» **What is required**
Would you please copy each line below that includes the string "Arial"?

» **Data extracts**
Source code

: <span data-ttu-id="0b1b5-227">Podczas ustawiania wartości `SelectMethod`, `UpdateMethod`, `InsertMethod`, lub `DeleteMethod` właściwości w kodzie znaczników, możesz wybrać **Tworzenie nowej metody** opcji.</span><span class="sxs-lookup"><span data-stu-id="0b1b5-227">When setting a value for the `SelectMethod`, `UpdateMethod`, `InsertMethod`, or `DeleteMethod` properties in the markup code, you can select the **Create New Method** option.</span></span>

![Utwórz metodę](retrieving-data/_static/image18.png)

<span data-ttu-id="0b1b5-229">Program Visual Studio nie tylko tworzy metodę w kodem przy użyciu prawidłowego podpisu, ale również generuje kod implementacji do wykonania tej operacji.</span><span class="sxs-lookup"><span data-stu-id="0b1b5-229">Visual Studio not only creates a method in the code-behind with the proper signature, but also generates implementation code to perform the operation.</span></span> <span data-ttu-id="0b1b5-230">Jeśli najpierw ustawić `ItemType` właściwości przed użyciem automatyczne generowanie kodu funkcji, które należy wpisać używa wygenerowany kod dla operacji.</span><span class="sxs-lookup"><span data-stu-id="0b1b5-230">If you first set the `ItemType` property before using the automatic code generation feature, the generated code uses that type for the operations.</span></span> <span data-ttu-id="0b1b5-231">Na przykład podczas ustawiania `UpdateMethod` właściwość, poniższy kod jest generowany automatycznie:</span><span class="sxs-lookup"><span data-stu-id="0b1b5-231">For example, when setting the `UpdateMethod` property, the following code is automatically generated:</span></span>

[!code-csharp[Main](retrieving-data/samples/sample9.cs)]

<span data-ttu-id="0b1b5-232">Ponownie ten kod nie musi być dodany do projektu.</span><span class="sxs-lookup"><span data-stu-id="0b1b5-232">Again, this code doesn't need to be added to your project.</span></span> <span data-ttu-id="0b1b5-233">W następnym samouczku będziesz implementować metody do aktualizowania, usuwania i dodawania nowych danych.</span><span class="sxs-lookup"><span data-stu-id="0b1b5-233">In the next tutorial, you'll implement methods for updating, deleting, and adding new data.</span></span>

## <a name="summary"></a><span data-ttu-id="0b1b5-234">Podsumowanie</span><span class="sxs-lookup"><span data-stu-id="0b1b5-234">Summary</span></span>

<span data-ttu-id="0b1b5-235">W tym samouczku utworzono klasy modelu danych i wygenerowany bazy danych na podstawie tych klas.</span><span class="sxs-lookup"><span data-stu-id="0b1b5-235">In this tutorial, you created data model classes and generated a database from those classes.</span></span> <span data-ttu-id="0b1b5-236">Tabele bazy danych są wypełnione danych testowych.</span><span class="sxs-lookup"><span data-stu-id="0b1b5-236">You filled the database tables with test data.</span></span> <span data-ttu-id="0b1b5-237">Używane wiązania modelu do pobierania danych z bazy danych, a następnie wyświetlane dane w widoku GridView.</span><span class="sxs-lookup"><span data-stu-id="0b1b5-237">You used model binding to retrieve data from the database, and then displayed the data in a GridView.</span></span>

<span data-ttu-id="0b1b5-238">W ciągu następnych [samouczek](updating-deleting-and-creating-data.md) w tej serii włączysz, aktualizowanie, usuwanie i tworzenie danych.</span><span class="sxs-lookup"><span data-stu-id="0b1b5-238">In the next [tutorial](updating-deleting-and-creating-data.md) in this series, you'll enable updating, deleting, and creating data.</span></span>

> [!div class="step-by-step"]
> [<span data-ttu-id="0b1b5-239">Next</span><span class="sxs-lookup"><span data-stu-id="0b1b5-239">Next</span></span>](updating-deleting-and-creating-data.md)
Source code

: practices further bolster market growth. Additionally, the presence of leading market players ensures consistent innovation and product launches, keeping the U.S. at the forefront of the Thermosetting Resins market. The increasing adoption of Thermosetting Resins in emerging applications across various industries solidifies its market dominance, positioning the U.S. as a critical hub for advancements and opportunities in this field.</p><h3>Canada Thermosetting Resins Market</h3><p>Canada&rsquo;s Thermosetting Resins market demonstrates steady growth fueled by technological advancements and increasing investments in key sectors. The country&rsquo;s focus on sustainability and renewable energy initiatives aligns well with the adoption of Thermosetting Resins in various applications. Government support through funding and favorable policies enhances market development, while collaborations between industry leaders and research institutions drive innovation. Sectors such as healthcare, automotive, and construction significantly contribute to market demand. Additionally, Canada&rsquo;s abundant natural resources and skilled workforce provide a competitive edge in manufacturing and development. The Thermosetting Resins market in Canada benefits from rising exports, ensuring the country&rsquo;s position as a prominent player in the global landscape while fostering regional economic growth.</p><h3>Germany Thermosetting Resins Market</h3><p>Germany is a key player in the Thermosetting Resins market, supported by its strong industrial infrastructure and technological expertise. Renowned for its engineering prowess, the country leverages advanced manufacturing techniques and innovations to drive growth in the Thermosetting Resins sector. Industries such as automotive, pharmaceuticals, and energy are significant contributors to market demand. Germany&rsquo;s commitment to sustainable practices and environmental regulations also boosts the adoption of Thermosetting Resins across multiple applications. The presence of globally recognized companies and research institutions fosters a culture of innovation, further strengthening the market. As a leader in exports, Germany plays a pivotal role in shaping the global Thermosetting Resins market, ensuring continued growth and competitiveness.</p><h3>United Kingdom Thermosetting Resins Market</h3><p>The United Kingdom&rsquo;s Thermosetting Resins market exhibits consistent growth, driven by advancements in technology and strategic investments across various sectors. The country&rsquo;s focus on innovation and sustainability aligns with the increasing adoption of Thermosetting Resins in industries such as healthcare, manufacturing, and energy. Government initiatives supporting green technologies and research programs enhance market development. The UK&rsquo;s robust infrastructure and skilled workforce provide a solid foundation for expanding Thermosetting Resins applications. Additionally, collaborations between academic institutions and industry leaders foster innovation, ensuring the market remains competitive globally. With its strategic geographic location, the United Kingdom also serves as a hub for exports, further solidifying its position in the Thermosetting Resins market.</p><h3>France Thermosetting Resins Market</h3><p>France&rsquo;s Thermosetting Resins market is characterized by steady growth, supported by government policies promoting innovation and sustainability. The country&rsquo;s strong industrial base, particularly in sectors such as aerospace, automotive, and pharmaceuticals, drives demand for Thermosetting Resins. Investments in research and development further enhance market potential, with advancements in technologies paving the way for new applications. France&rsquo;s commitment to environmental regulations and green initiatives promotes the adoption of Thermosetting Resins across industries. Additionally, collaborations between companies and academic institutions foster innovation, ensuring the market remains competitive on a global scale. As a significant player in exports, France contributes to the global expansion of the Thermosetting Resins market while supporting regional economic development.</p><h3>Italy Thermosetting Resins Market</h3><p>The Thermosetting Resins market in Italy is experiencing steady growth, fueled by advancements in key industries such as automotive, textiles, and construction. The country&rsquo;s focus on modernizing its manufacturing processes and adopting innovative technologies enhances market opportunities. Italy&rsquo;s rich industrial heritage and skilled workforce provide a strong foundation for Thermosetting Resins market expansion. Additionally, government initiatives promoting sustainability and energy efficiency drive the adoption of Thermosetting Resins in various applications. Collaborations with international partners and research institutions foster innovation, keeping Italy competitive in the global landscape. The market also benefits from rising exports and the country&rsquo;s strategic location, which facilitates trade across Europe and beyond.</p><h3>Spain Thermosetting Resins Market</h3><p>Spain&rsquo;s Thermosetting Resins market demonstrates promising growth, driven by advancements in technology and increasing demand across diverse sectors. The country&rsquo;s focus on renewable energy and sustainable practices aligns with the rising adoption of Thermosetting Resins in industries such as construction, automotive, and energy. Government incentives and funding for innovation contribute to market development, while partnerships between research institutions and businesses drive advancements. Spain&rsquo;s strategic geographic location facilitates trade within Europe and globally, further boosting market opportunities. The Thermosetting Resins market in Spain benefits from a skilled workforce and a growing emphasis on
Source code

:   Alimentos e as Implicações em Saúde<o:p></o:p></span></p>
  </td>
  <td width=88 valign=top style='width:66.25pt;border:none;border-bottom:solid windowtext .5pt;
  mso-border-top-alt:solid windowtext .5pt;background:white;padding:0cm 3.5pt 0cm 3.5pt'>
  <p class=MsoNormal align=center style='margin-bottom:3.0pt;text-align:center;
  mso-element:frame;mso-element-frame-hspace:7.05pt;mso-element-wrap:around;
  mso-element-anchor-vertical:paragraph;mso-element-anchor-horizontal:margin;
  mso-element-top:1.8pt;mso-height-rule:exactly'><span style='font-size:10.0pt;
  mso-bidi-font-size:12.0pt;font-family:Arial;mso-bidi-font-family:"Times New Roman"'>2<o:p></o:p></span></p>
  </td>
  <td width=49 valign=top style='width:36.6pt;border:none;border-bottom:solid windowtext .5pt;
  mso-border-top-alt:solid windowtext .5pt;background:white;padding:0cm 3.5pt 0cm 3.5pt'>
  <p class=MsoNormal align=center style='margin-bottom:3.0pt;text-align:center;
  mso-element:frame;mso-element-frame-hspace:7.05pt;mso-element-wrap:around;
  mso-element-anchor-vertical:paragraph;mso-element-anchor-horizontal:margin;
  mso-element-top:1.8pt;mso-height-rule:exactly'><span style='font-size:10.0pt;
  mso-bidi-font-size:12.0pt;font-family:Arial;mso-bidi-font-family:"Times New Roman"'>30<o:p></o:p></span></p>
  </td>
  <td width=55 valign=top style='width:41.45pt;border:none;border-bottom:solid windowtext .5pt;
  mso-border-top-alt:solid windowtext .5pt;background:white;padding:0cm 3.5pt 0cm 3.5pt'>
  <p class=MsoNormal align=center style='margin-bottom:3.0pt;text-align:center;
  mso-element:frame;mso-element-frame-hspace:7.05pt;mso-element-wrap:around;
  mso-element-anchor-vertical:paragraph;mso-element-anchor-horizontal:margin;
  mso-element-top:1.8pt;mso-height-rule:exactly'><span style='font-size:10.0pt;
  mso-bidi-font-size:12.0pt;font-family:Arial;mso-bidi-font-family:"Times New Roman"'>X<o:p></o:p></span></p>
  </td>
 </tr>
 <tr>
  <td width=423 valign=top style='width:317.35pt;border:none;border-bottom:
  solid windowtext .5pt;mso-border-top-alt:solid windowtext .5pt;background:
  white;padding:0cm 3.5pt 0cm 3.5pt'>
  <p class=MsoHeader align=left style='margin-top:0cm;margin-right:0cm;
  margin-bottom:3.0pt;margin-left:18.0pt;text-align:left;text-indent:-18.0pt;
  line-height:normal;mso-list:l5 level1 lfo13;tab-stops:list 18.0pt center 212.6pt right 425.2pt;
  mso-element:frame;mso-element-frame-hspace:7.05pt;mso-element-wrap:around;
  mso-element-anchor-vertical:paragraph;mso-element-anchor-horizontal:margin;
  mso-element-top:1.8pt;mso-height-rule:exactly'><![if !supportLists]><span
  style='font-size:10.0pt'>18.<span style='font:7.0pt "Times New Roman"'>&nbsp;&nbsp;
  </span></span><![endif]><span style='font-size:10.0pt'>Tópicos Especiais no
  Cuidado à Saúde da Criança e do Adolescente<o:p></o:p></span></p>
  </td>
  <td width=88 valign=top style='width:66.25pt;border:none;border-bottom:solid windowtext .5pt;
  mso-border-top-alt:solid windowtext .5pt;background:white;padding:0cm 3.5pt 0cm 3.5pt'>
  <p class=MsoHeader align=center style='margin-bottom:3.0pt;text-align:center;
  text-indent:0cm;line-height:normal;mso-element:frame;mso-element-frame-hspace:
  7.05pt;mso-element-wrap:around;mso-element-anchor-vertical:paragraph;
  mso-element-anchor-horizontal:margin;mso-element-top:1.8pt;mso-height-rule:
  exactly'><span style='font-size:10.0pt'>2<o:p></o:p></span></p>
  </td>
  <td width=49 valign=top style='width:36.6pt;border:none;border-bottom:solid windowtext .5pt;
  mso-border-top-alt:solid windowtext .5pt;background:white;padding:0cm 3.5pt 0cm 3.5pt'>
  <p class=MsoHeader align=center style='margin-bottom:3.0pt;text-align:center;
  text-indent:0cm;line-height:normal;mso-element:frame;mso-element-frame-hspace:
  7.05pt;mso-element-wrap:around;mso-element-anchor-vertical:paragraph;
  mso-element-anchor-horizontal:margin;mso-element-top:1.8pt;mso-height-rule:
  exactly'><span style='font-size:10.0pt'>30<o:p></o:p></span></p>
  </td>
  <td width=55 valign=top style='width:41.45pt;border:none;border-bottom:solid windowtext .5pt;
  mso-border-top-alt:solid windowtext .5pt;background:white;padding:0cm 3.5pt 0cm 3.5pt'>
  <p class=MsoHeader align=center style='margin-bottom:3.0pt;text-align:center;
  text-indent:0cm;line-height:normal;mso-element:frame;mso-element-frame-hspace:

» **Problem solution**
  mso-bidi-font-size:12.0pt;font-family:Arial;mso-bidi-font-family:"Times New Roman"'>2<o:p></o:p></span></p>
  mso-bidi-font-size:12.0pt;font-family:Arial;mso-bidi-font-family:"Times New Roman"'>30<o:p></o:p></span></p>
  mso-bidi-font-size:12.0pt;font-family:Arial;mso-bidi-font-family:"Times New Roman"'>X<o:p></o:p></span></p>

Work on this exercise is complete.